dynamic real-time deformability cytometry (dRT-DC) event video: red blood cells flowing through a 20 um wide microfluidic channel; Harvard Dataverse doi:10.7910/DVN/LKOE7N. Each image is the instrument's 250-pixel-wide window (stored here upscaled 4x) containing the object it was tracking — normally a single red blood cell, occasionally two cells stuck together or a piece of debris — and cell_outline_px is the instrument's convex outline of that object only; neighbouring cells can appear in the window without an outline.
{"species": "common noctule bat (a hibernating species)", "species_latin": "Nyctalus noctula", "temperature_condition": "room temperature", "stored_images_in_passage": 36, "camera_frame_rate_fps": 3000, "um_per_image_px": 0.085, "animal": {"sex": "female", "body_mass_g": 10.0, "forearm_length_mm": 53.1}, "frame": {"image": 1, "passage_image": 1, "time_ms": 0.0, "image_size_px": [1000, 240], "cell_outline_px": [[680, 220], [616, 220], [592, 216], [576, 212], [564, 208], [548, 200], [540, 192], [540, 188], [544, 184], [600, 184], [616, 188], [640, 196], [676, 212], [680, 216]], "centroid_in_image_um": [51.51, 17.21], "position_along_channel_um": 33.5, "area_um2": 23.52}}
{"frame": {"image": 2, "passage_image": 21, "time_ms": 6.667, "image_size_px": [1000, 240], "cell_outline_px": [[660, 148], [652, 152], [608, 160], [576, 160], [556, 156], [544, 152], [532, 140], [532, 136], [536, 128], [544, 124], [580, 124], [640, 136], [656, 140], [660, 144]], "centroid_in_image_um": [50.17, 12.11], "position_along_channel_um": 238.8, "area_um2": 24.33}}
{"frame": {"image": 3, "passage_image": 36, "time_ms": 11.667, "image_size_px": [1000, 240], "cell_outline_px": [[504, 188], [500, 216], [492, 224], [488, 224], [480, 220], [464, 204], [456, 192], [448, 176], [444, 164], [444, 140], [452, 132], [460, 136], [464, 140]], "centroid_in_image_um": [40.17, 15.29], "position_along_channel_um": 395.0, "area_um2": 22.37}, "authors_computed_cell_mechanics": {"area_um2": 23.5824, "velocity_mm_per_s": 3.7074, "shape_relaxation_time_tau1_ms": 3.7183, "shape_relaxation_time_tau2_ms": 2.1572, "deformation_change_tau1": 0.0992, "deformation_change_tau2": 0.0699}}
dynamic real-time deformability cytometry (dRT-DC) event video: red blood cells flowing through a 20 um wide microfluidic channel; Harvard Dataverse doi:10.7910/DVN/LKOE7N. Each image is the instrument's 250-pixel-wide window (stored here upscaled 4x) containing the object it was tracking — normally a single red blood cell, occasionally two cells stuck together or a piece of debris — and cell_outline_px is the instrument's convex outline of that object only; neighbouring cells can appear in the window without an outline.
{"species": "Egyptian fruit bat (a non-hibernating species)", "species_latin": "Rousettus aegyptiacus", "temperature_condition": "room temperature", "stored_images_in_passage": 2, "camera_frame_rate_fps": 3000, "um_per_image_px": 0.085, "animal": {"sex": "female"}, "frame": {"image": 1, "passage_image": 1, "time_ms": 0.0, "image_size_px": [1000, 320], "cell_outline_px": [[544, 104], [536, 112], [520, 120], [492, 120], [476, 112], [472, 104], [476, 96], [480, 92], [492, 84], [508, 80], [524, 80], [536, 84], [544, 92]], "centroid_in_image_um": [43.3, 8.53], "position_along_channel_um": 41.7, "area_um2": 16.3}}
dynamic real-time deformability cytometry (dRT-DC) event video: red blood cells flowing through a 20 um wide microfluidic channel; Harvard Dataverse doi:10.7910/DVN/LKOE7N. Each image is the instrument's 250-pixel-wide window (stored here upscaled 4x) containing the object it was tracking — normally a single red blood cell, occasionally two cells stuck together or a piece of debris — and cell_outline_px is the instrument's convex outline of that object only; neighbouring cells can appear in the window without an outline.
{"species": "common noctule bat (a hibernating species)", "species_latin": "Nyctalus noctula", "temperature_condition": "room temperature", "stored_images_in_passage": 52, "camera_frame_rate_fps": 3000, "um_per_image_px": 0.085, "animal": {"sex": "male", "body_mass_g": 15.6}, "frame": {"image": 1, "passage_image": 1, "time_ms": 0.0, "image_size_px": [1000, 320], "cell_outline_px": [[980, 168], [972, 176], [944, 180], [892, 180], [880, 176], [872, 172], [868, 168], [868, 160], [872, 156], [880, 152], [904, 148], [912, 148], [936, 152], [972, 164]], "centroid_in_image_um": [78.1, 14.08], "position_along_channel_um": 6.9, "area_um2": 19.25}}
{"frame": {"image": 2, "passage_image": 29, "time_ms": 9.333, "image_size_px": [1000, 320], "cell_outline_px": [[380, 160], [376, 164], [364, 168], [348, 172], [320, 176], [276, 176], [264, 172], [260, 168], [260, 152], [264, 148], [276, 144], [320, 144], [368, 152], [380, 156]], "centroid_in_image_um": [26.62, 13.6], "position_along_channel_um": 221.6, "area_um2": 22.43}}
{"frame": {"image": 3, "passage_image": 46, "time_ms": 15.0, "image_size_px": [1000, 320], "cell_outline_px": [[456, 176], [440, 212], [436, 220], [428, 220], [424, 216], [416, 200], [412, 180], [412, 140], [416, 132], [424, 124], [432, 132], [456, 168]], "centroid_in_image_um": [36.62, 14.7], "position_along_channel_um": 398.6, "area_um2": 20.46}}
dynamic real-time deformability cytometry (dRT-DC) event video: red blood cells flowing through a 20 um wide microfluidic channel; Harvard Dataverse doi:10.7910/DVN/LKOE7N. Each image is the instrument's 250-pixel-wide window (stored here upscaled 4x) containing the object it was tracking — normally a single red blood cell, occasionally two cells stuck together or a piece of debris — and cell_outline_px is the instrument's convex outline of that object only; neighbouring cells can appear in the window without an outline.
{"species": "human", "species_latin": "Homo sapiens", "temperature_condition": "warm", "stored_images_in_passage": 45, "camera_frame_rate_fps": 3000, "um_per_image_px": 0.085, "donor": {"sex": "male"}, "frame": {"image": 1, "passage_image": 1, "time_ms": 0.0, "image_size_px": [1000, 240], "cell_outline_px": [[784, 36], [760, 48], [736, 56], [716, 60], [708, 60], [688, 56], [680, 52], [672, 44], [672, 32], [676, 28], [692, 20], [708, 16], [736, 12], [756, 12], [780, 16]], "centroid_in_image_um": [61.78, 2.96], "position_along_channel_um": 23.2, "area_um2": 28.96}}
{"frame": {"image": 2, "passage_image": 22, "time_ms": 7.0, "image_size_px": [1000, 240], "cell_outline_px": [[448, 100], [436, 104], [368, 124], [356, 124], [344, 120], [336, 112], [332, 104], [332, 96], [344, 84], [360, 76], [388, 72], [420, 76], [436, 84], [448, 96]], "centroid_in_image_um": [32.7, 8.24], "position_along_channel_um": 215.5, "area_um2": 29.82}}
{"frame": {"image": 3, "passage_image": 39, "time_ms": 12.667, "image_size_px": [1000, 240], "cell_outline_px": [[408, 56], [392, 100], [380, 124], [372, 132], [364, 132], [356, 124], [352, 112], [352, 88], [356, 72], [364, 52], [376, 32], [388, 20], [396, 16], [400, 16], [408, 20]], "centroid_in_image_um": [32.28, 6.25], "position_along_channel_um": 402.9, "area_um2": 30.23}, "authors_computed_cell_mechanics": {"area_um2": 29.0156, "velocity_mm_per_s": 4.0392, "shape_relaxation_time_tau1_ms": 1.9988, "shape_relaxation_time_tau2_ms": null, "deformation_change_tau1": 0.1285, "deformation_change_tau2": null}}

• • • • • • •

→ Directions for this task
Reproduce the listing above word for word.

→ Reply
dynamic real-time deformability cytometry (dRT-DC) event video: red blood cells flowing through a 20 um wide microfluidic channel; Harvard Dataverse doi:10.7910/DVN/LKOE7N. Each image is the instrument's 250-pixel-wide window (stored here upscaled 4x) containing the object it was tracking — normally a single red blood cell, occasionally two cells stuck together or a piece of debris — and cell_outline_px is the instrument's convex outline of that object only; neighbouring cells can appear in the window without an outline.
{"species": "common noctule bat (a hibernating species)", "species_latin": "Nyctalus noctula", "temperature_condition": "room temperature", "stored_images_in_passage": 36, "camera_frame_rate_fps": 3000, "um_per_image_px": 0.085, "animal": {"sex": "female", "body_mass_g": 10.0, "forearm_length_mm": 53.1}, "frame": {"image": 1, "passage_image": 1, "time_ms": 0.0, "image_size_px": [1000, 240], "cell_outline_px": [[680, 220], [616, 220], [592, 216], [576, 212], [564, 208], [548, 200], [540, 192], [540, 188], [544, 184], [600, 184], [616, 188], [640, 196], [676, 212], [680, 216]], "centroid_in_image_um": [51.51, 17.21], "position_along_channel_um": 33.5, "area_um2": 23.52}}
{"frame": {"image": 2, "passage_image": 21, "time_ms": 6.667, "image_size_px": [1000, 240], "cell_outline_px": [[660, 148], [652, 152], [608, 160], [576, 160], [556, 156], [544, 152], [532, 140], [532, 136], [536, 128], [544, 124], [580, 124], [640, 136], [656, 140], [660, 144]], "centroid_in_image_um": [50.17, 12.11], "position_along_channel_um": 238.8, "area_um2": 24.33}}
{"frame": {"image": 3, "passage_image": 36, "time_ms": 11.667, "image_size_px": [1000, 240], "cell_outline_px": [[504, 188], [500, 216], [492, 224], [488, 224], [480, 220], [464, 204], [456, 192], [448, 176], [444, 164], [444, 140], [452, 132], [460, 136], [464, 140]], "centroid_in_image_um": [40.17, 15.29], "position_along_channel_um": 395.0, "area_um2": 22.37}, "authors_computed_cell_mechanics": {"area_um2": 23.5824, "velocity_mm_per_s": 3.7074, "shape_relaxation_time_tau1_ms": 3.7183, "shape_relaxation_time_tau2_ms": 2.1572, "deformation_change_tau1": 0.0992, "deformation_change_tau2": 0.0699}}
dynamic real-time deformability cytometry (dRT-DC) event video: red blood cells flowing through a 20 um wide microfluidic channel; Harvard Dataverse doi:10.7910/DVN/LKOE7N. Each image is the instrument's 250-pixel-wide window (stored here upscaled 4x) containing the object it was tracking — normally a single red blood cell, occasionally two cells stuck together or a piece of debris — and cell_outline_px is the instrument's convex outline of that object only; neighbouring cells can appear in the window without an outline.
{"species": "Egyptian fruit bat (a non-hibernating species)", "species_latin": "Rousettus aegyptiacus", "temperature_condition": "room temperature", "stored_images_in_passage": 2, "camera_frame_rate_fps": 3000, "um_per_image_px": 0.085, "animal": {"sex": "female"}, "frame": {"image": 1, "passage_image": 1, "time_ms": 0.0, "image_size_px": [1000, 320], "cell_outline_px": [[544, 104], [536, 112], [520, 120], [492, 120], [476, 112], [472, 104], [476, 96], [480, 92], [492, 84], [508, 80], [524, 80], [536, 84], [544, 92]], "centroid_in_image_um": [43.3, 8.53], "position_along_channel_um": 41.7, "area_um2": 16.3}}
dynamic real-time deformability cytometry (dRT-DC) event video: red blood cells flowing through a 20 um wide microfluidic channel; Harvard Dataverse doi:10.7910/DVN/LKOE7N. Each image is the instrument's 250-pixel-wide window (stored here upscaled 4x) containing the object it was tracking — normally a single red blood cell, occasionally two cells stuck together or a piece of debris — and cell_outline_px is the instrument's convex outline of that object only; neighbouring cells can appear in the window without an outline.
{"species": "common noctule bat (a hibernating species)", "species_latin": "Nyctalus noctula", "temperature_condition": "room temperature", "stored_images_in_passage": 52, "camera_frame_rate_fps": 3000, "um_per_image_px": 0.085, "animal": {"sex": "male", "body_mass_g": 15.6}, "frame": {"image": 1, "passage_image": 1, "time_ms": 0.0, "image_size_px": [1000, 320], "cell_outline_px": [[980, 168], [972, 176], [944, 180], [892, 180], [880, 176], [872, 172], [868, 168], [868, 160], [872, 156], [880, 152], [904, 148], [912, 148], [936, 152], [972, 164]], "centroid_in_image_um": [78.1, 14.08], "position_along_channel_um": 6.9, "area_um2": 19.25}}
{"frame": {"image": 2, "passage_image": 29, "time_ms": 9.333, "image_size_px": [1000, 320], "cell_outline_px": [[380, 160], [376, 164], [364, 168], [348, 172], [320, 176], [276, 176], [264, 172], [260, 168], [260, 152], [264, 148], [276, 144], [320, 144], [368, 152], [380, 156]], "centroid_in_image_um": [26.62, 13.6], "position_along_channel_um": 221.6, "area_um2": 22.43}}
{"frame": {"image": 3, "passage_image": 46, "time_ms": 15.0, "image_size_px": [1000, 320], "cell_outline_px": [[456, 176], [440, 212], [436, 220], [428, 220], [424, 216], [416, 200], [412, 180], [412, 140], [416, 132], [424, 124], [432, 132], [456, 168]], "centroid_in_image_um": [36.62, 14.7], "position_along_channel_um": 398.6, "area_um2": 20.46}}
dynamic real-time deformability cytometry (dRT-DC) event video: red blood cells flowing through a 20 um wide microfluidic channel; Harvard Dataverse doi:10.7910/DVN/LKOE7N. Each image is the instrument's 250-pixel-wide window (stored here upscaled 4x) containing the object it was tracking — normally a single red blood cell, occasionally two cells stuck together or a piece of debris — and cell_outline_px is the instrument's convex outline of that object only; neighbouring cells can appear in the window without an outline.
{"species": "human", "species_latin": "Homo sapiens", "temperature_condition": "warm", "stored_images_in_passage": 45, "camera_frame_rate_fps": 3000, "um_per_image_px": 0.085, "donor": {"sex": "male"}, "frame": {"image": 1, "passage_image": 1, "time_ms": 0.0, "image_size_px": [1000, 240], "cell_outline_px": [[784, 36], [760, 48], [736, 56], [716, 60], [708, 60], [688, 56], [680, 52], [672, 44], [672, 32], [676, 28], [692, 20], [708, 16], [736, 12], [756, 12], [780, 16]], "centroid_in_image_um": [61.78, 2.96], "position_along_channel_um": 23.2, "area_um2": 28.96}}
{"frame": {"image": 2, "passage_image": 22, "time_ms": 7.0, "image_size_px": [1000, 240], "cell_outline_px": [[448, 100], [436, 104], [368, 124], [356, 124], [344, 120], [336, 112], [332, 104], [332, 96], [344, 84], [360, 76], [388, 72], [420, 76], [436, 84], [448, 96]], "centroid_in_image_um": [32.7, 8.24], "position_along_channel_um": 215.5, "area_um2": 29.82}}
{"frame": {"image": 3, "passage_image": 39, "time_ms": 12.667, "image_size_px": [1000, 240], "cell_outline_px": [[408, 56], [392, 100], [380, 124], [372, 132], [364, 132], [356, 124], [352, 112], [352, 88], [356, 72], [364, 52], [376, 32], [388, 20], [396, 16], [400, 16], [408, 20]], "centroid_in_image_um": [32.28, 6.25], "position_along_channel_um": 402.9, "area_um2": 30.23}, "authors_computed_cell_mechanics": {"area_um2": 29.0156, "velocity_mm_per_s": 4.0392, "shape_relaxation_time_tau1_ms": 1.9988, "shape_relaxation_time_tau2_ms": null, "deformation_change_tau1": 0.1285, "deformation_change_tau2": null}}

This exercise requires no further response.